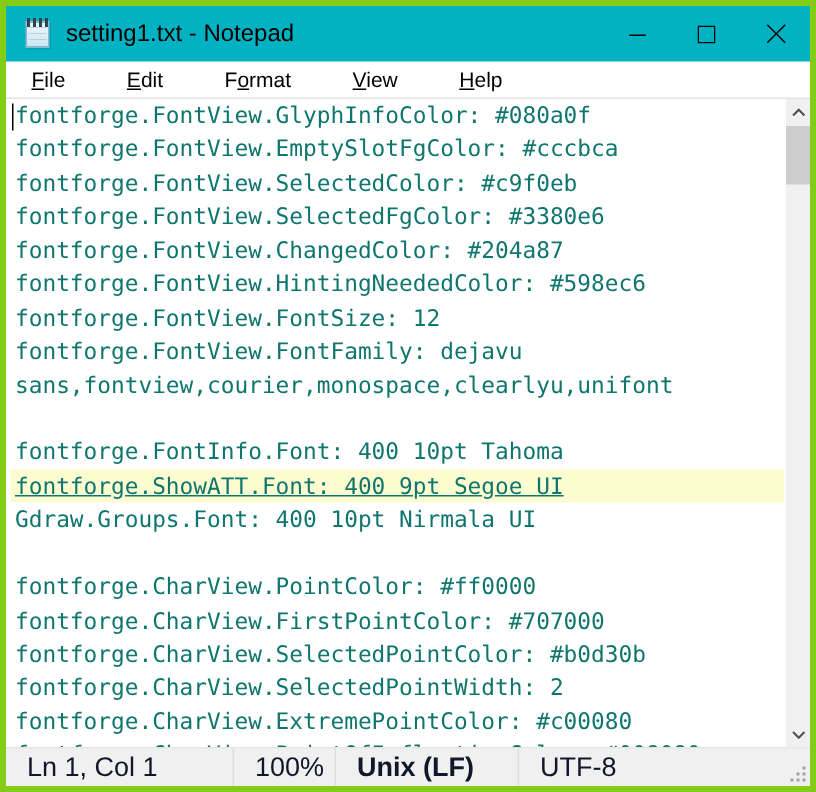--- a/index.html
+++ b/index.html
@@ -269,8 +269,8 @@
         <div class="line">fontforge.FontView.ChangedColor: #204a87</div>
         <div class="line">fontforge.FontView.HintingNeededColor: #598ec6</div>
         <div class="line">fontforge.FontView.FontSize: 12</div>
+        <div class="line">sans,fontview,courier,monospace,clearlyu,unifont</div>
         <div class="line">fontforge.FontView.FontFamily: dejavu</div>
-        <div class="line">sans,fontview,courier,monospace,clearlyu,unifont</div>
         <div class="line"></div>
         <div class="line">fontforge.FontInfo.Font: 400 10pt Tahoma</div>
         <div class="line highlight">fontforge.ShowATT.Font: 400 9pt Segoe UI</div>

---

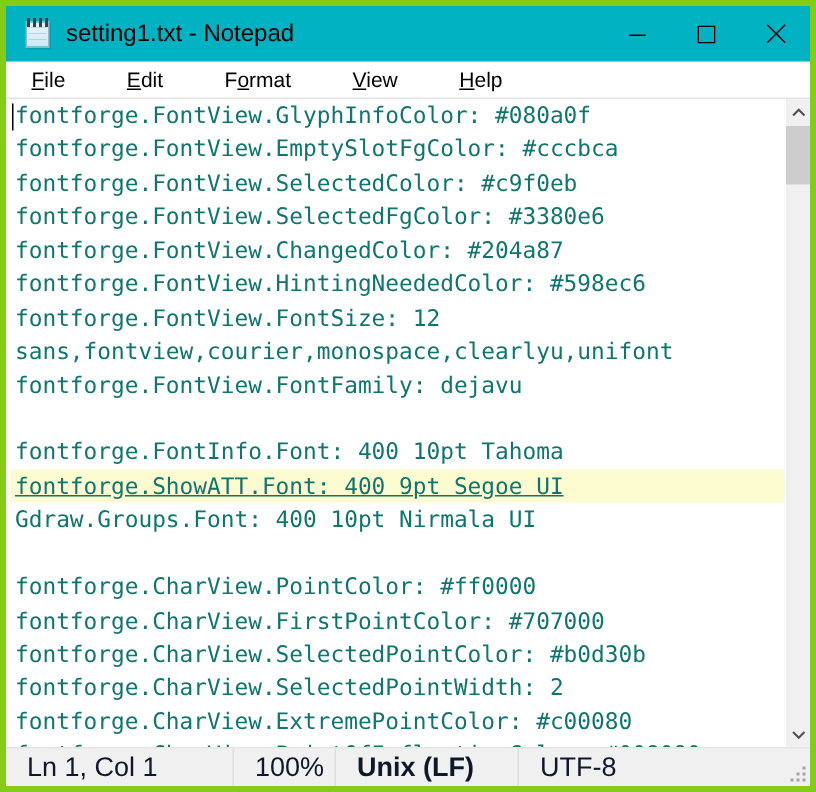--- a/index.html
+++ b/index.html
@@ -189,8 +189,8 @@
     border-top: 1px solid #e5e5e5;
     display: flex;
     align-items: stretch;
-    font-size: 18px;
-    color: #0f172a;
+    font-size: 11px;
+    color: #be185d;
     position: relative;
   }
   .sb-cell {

# INSTRUCTION:
From the data above, copy each line with the string "clearlyu" in it.

# ANSWER AREA:
+        <div class="line">sans,fontview,courier,monospace,clearlyu,unifont</div>
-        <div class="line">sans,fontview,courier,monospace,clearlyu,unifont</div>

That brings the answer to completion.